In realtà, la questione è molto più complessa di come la stanno facendo quelli di Fratelli d’Italia che un po’ su tutto rispondono a critiche e commenti con querele di ogni genere. E questo perché la Corte Costituzionale ha già dichiarato illegittimo l’articolo 13 della legge sulla stampa proprio perché prevedeva il carcere e questo è, del resto, in contrasto con la giurisprudenza della Corte europea dei Diritti dell’uomo. Corte, guarda caso, intervenuta proprio nel caso di un altro giornalista, Alessandro Sallusti, non tanto lontano dal centrodestra, condannando l’Italia perché al giornalista venne commutata un a pena detentiva, poi commutata dall’allora Presidente della Repubblica Giorgio Napolitano.
La Corte costituzionale aveva dato un anno di tempo al Parlamento per modificare la legge, ma non se n’è fatto nulla. Anzi, c’è addirittura qualcuno che fa orecchie da mercante e pensa addirittura di inasprire le pene. Gente al di fuori dal mondo. Tra le tanti voci critiche si è levata quella dell’Ordine dei giornalisti che, stigmatizzando la condanna di Napolitano, ha definito le condanne dei giornalisti una vergogna nazionale e, attraverso il suo Presidente, Carlo Bartoli, ha ulteriormente precisato: “non si può però abolire il carcere e inasprire le pene pecuniarie colpendo, in particolare, i cronisti più deboli. Serve una riforma che tuteli la libertà di informazione, che non è una prerogativa dei giornalisti ma un diritto di tutti i cittadini e un architrave della democrazia”.
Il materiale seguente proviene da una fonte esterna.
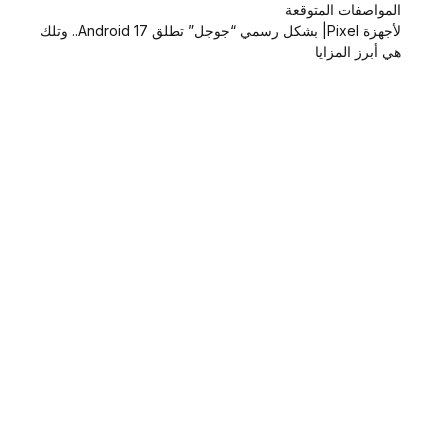
المواصفات المتوقعة
لأجهزة Pixel| بشكل رسمي “جوجل” تطلق Android 17.. وتلك
هي أبرز المزايا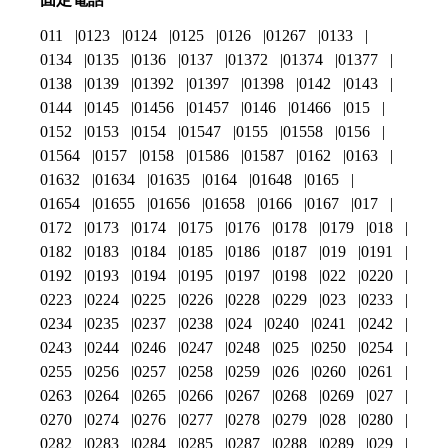
011
0123
0124
0125
0126
01267
0133
0134
0135
0136
0137
01372
01374
01377
0138
0139
01392
01397
01398
0142
0143
0144
0145
01456
01457
0146
01466
015
0152
0153
0154
01547
0155
01558
0156
01564
0157
0158
01586
01587
0162
0163
01632
01634
01635
0164
01648
0165
01654
01655
01656
01658
0166
0167
017
0172
0173
0174
0175
0176
0178
0179
018
0182
0183
0184
0185
0186
0187
019
0191
0192
0193
0194
0195
0197
0198
022
0220
0223
0224
0225
0226
0228
0229
023
0233
0234
0235
0237
0238
024
0240
0241
0242
0243
0244
0246
0247
0248
025
0250
0254
0255
0256
0257
0258
0259
026
0260
0261
0263
0264
0265
0266
0267
0268
0269
027
0270
0274
0276
0277
0278
0279
028
0280
0282
0283
0284
0285
0287
0288
0289
029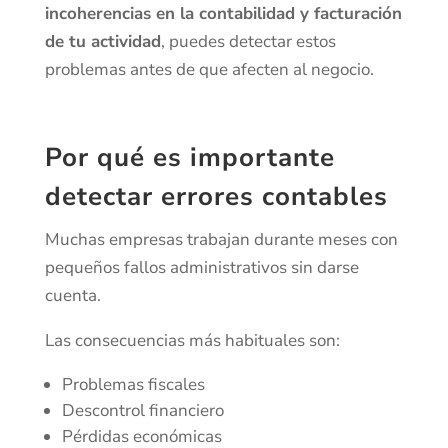
incoherencias en la contabilidad y facturación
de tu actividad
, puedes detectar estos
problemas antes de que afecten al negocio.
Por qué es importante
detectar errores contables
Muchas empresas trabajan durante meses con
pequeños fallos administrativos sin darse
cuenta.
Las consecuencias más habituales son:
Problemas fiscales
Descontrol financiero
Pérdidas económicas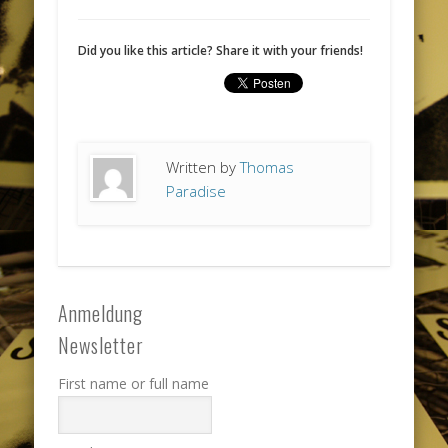
Did you like this article? Share it with your friends!
Written by
Thomas
Paradise
Anmeldung
Newsletter
First name or full name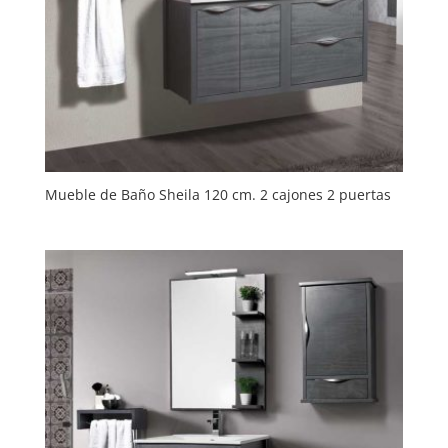
Mueble de Baño Sheila 120 cm. 2 cajones 2 puertas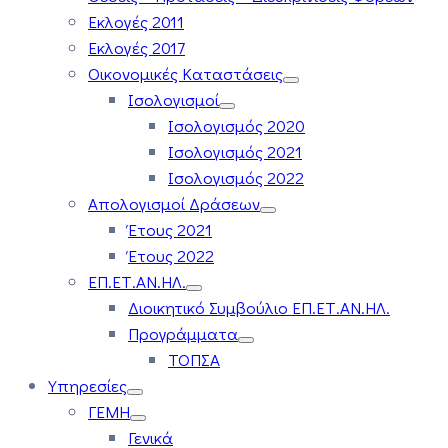
Εκλογές 2011
Εκλογές 2017
Οικονομικές Καταστάσεις
Ισολογισμοί
Ισολογισμός 2020
Ισολογισμός 2021
Ισολογισμός 2022
Απολογισμοί Δράσεων
Έτους 2021
Έτους 2022
ΕΠ.ΕΤ.ΑΝ.ΗΛ.
Διοικητικό Συμβούλιο ΕΠ.ΕΤ.ΑΝ.ΗΛ.
Προγράμματα
ΤΟΠΣΑ
Υπηρεσίες
ΓΕΜΗ
Γενικά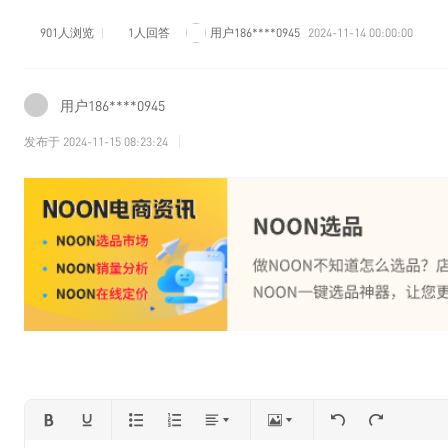
901人浏览
1人回答
用户186****0945
2024-11-14 00:00:00
用户186****0945
发布于
2024-11-15 08:23:24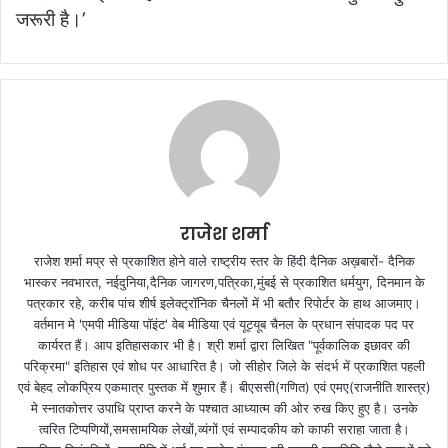
जरूरी है।’
राजेश शर्मा
राजेश शर्मा मप्र से प्रकाशित होने वाले राष्ट्रीय स्तर के हिंदी दैनिक अख़बारों- दैनिक
भास्कर नवभारत, नईदुनिया,दैनिक जागरण,पत्रिका,मुंबई से प्रकाशित धर्मयुग, दिनमान के
पत्रकार रहे, करीब पांच शीर्ष इलेक्ट्रॉनिक चैनलों में भी बतौर रिपोर्टर के हाथ आजमाए।
वर्तमान मे 'एमपी मीडिया पॉइंट' वेब मीडिया एवं यूट्यूब चैनल के प्रधान संपादक पद पर
कार्यरत हैं। आप इतिहासकार भी है। श्री शर्मा द्वारा लिखित "पूर्वकालिक इछावर की
परिक्रमा" इतिहास एवं शोध पर आधारित है। जो सीहोर जिले के संदर्भ में प्रकाशित पहली
एवं बेहद लोकप्रिय एकमात्र पुस्तक में शुमार हैं। बीएससी(गणित) एवं एमए(राजनीति शास्त्र)
मे स्नातकोत्तर उपाधि प्राप्त करने के पश्चात आध्यात्म की ओर रुख किए हुए है। उनके
त्वरित टिप्पणियों,समसामयिक लेखों,व्यंगों एवं सम्पादकीय को काफी सराहा जाता है।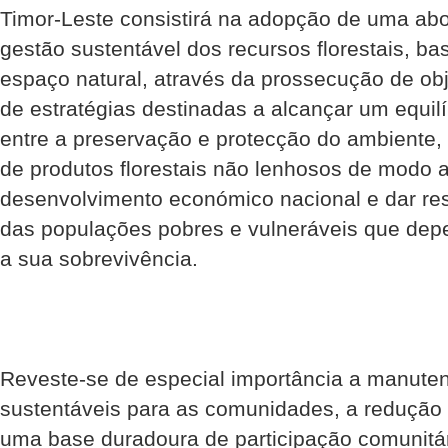
Timor-Leste consistirá na adopção de uma ab
gestão sustentável dos recursos florestais, b
espaço natural, através da prossecução de obj
de estratégias destinadas a alcançar um equil
entre a preservação e protecção do ambiente,
de produtos florestais não lenhosos de modo 
desenvolvimento económico nacional e dar re
das populações pobres e vulneráveis que dep
a sua sobrevivência.
Reveste-se de especial importância a manuten
sustentáveis para as comunidades, a redução 
uma base duradoura de participação comunitá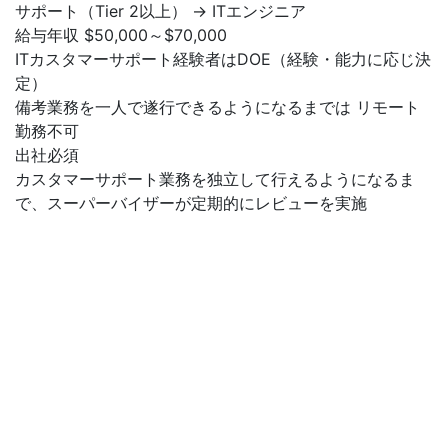
サポート（Tier 2以上） → ITエンジニア
給与年収 $50,000～$70,000
ITカスタマーサポート経験者はDOE（経験・能力に応じ決
定）
備考業務を一人で遂行できるようになるまでは リモート
勤務不可
出社必須
カスタマーサポート業務を独立して行えるようになるま
で、スーパーバイザーが定期的にレビューを実施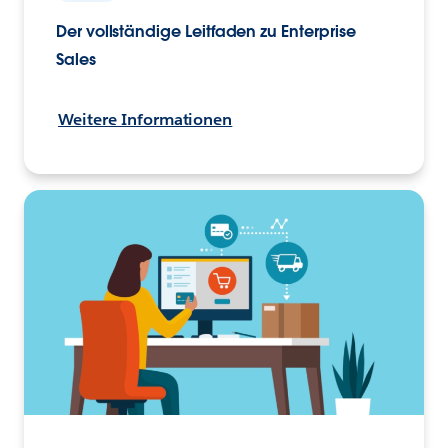
Der vollständige Leitfaden zu Enterprise
Sales
Weitere Informationen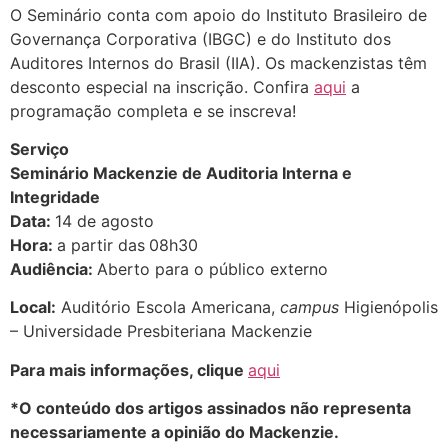
O Seminário conta com apoio do Instituto Brasileiro de
Governança Corporativa (IBGC) e do Instituto dos
Auditores Internos do Brasil (IIA). Os mackenzistas têm
desconto especial na inscrição. Confira
aqui
a
programação completa e se inscreva!
Serviço
Seminário Mackenzie de Auditoria Interna e
Integridade
Data:
14 de agosto
Hora:
a partir das
08h30
Audiência:
Aberto para o público externo
Local:
Auditório Escola Americana,
campus
Higienópolis
– Universidade Presbiteriana Mackenzie
Para mais informações, clique
aqui
*O conteúdo dos artigos assinados não representa
necessariamente a opinião do Mackenzie.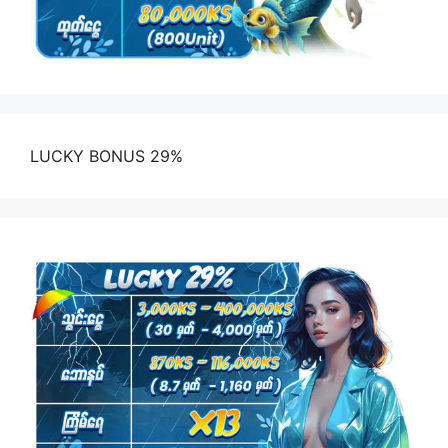
LUCKY BONUS 29%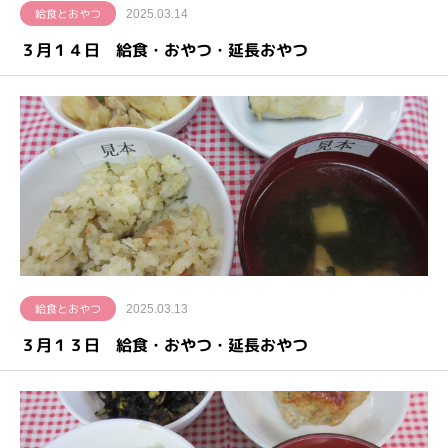
給食とおやつ
2025.03.14
３月１４日 給食・おやつ・延長おやつ
給食とおやつ
2025.03.13
３月１３日 給食・おやつ・延長おやつ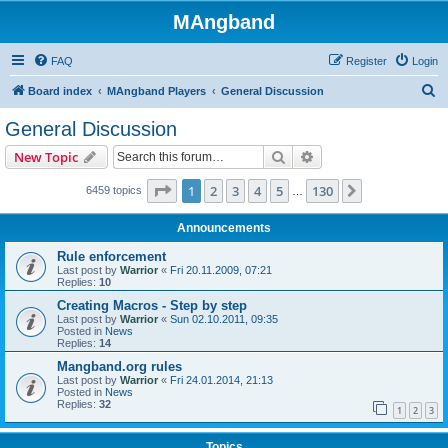
MAngband
FAQ
Register
Login
S
Board index
MAngband Players
General Discussion
e
General Discussion
a
Search
Advanced search
New Topic
r
c
Page
1
of
130
1
2
3
4
5
130
Next
6459 topics
…
h
Announcements
Rule enforcement
Last post by
Warrior
«
Fri 20.11.2009, 07:21
Replies:
10
Creating Macros - Step by step
Last post by
Warrior
«
Sun 02.10.2011, 09:35
Posted in
News
Replies:
14
Mangband.org rules
Last post by
Warrior
«
Fri 24.01.2014, 21:13
Posted in
News
Replies:
32
1
2
3
Topics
Ma c’è di più. Proprio ieri è stata resa nota la sentenza di assoluzione della professoressa Donatella Di Cesare denunciata dal ministro Lollobrigida perché nel corso di una trasmissione tv lo aveva detto: “La sostituzione etnica è un mito complottistico, è il cuore dell’hitlerismo, credo che le parole del ministro (Lollobrigida, appunto, ndr) non possano essere prese per uno scivolone, perché ha parlato da governatore neo-hitleriano”.
Vanno attese le motivazioni per una sentenza che dà ragione alla Di Cesare “perché il fatto non costituisce reato” e dopo la quale la professoressa ha comunque così chiosato “Mi preoccupa questa tendenza a criminalizzare il dissenso, le voci critiche. L’Italia democratica non merita questo”.